In quel momento il cuore di Jack non si spezzò, ma sentì una piccola crepa formarsi sopra. Sheila non avrebbe mai potuto amarlo. Gli occhi del ragazzo non riuscirono a reggere lo sguardo della ragazza di fronte a lui. Come aveva fatto a non capirlo sin da subito?

“Volevo dirtelo perchè, nonostante tutto, sei sempre stato un buon amico e so che tra me e te c’è un ottimo legame… Spero solo che la percezione che tu hai di me non cambi dopo questa… ehm, confessione…”

Jack continuò a tenere lo sguardo fisso verso il basso. A quel punto Sheila scoppiò a piangere.

“Mi dispiace, Jack…” singhiozzò rumorosamente. Il ragazzo, a quel punto, abbracciò la sorella del suo amico.

“Non devi piangere, non è colpa tua. Il tuo modo di essere non è un crimine…”

“Si, ma…” disse lei, sciogliendosi dall’abbraccio e asciugandosi le lacrime con il palmo della mano. “Dovevo dirvelo prima… Avevo paura…”

“E di cosa?” ridacchiò Jack, cercando di riprendersi un po’. “Rimani comunque la nostra Carota preferita, Sheila!”
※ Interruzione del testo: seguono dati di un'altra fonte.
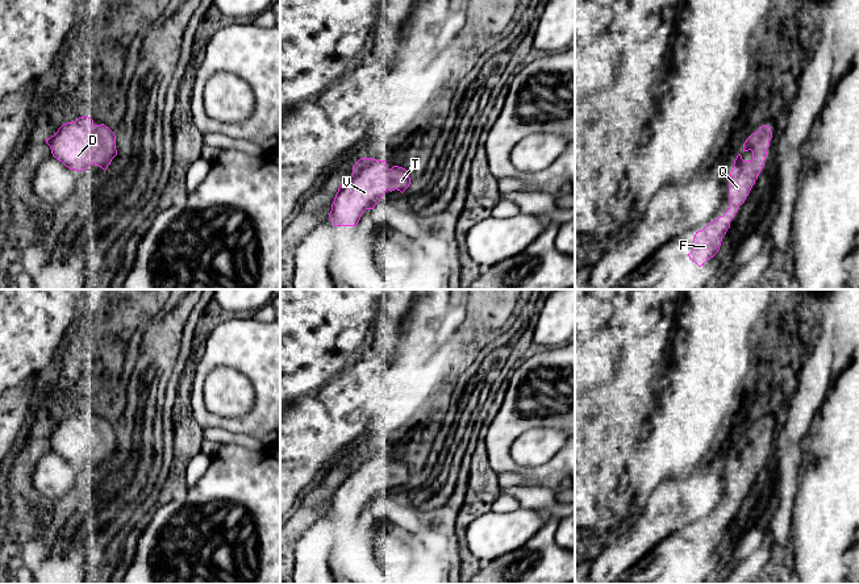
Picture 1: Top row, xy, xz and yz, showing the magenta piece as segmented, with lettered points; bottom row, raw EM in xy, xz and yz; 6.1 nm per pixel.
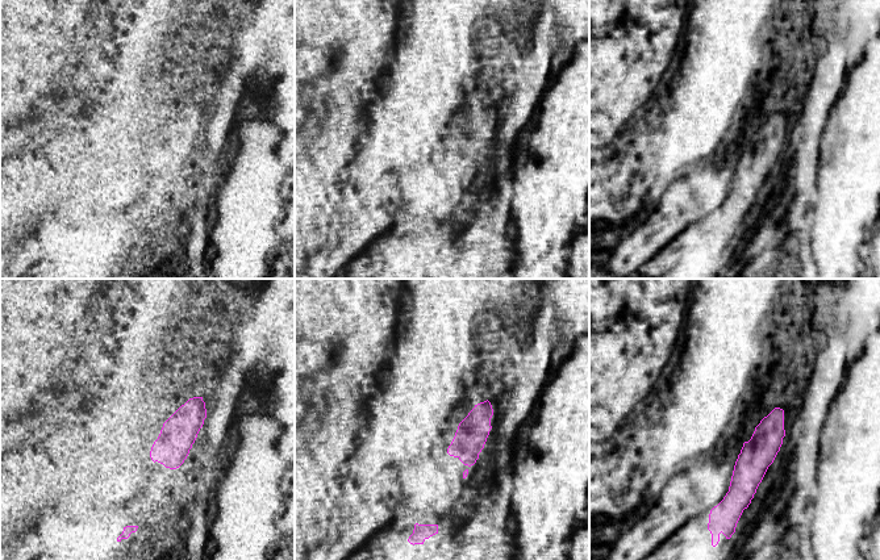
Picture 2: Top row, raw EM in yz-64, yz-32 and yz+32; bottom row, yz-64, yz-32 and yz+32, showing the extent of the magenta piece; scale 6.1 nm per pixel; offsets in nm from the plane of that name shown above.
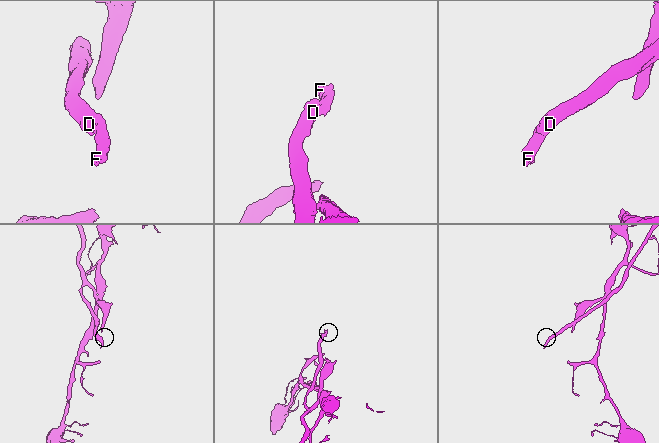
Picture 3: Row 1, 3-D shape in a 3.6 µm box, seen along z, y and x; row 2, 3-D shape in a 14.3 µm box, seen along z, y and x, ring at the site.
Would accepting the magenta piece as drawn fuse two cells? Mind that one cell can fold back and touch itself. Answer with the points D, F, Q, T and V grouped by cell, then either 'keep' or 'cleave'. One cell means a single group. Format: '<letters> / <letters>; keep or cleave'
D F Q T V; keep

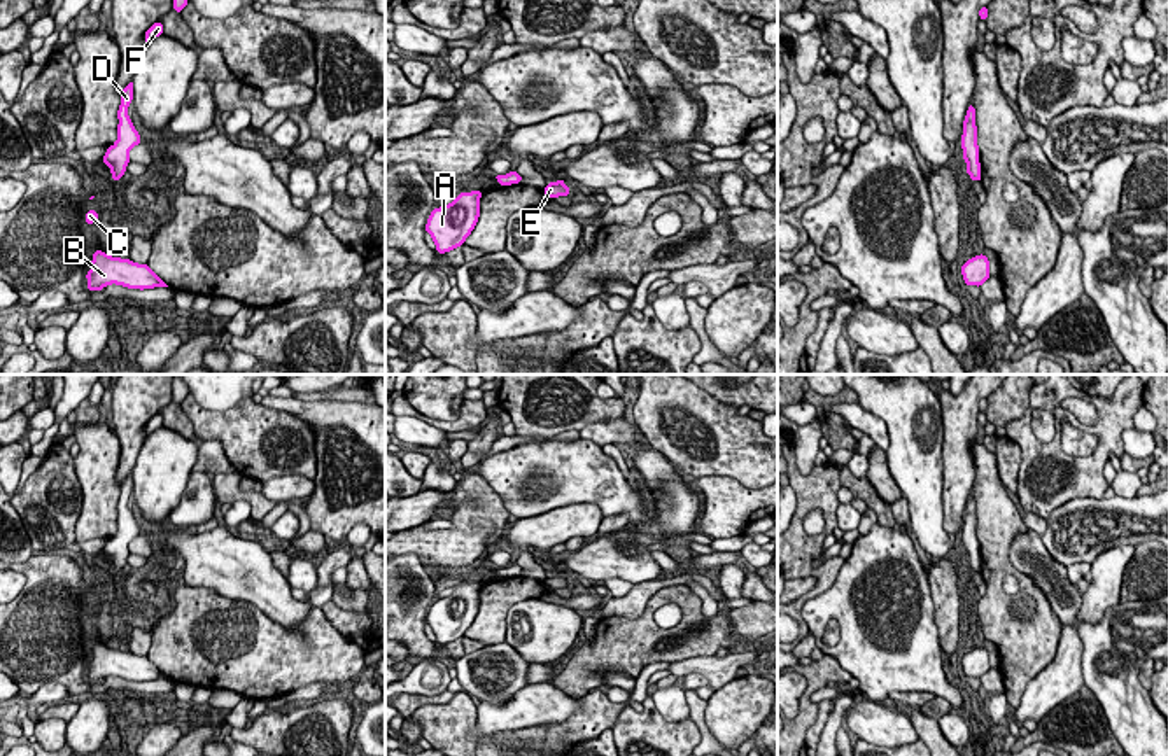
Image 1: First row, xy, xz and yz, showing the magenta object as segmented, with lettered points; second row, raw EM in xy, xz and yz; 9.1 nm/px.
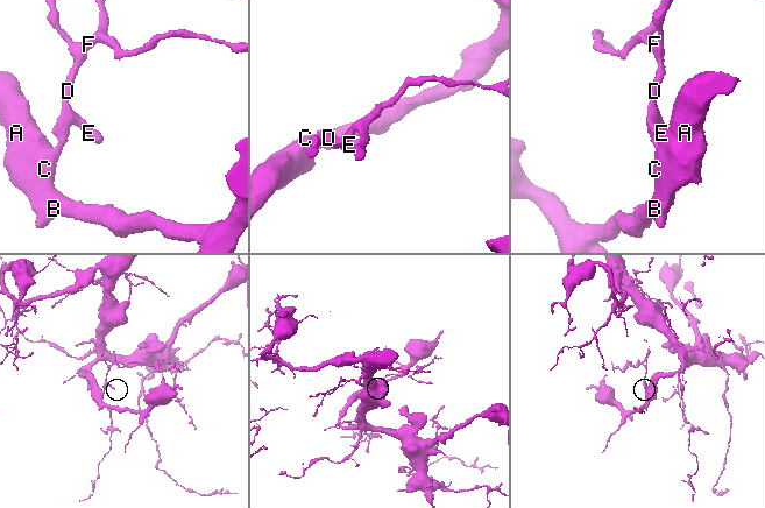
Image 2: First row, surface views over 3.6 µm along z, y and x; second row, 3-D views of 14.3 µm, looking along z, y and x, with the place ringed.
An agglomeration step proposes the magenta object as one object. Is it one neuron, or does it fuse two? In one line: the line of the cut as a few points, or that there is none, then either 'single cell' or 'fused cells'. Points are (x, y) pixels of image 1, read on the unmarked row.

Sheila rise per il nomignolo.

“Avresti dovuto dircelo prima, effettivamente… Adesso sai che puoi fidarti di noi!” disse Jack, positivo.

“Cavolo, mi stupisco di me stesso. Ho appena scoperto che una cotta che ho e che dura da anni è lesbica… Eppure sto bene… Certo, potrei stare meglio, ma sono comunque stupito!”

“Hai totalmente ragione, però ero maledettamente confusa… Avevo anche paura della vostra reazione…” disse Sheila, con le mani sul viso.

“Tuo fratello lo sa?” chiese Jack, ricevendo da lei una scossa di capo come risposta.

“Ho paura di dirglielo… Anche se adesso mi sento meglio… Sono contenta che tu mi accetti, stupido!” disse poi, sorridendo.

Jack ricambiò il sorriso. Si sentiva un po’ deluso dalla notizia, ma ciò non cambiava l’affetto che aveva sempre provato per la sua sorellina acquisita. Sentì che questa chiacchierata aveva unito di più il loro legame. Sarebbe sempre stato un legame fraterno, ma per Jack andava bene lo stesso. Se Sheila era felice in quel modo, lo era anche lui.

“È bello avere qualcos'altro in comune!” disse scherzosamente Jack, uscendo dalla stanza, seguito dalla ragazza.

“Cavolo, è vero! Dimenticavo che anche a te non piace il pesce!” lo stuzzicò lei.

“Sempre la solita…” pensò il ragazzo, scendendo le scale.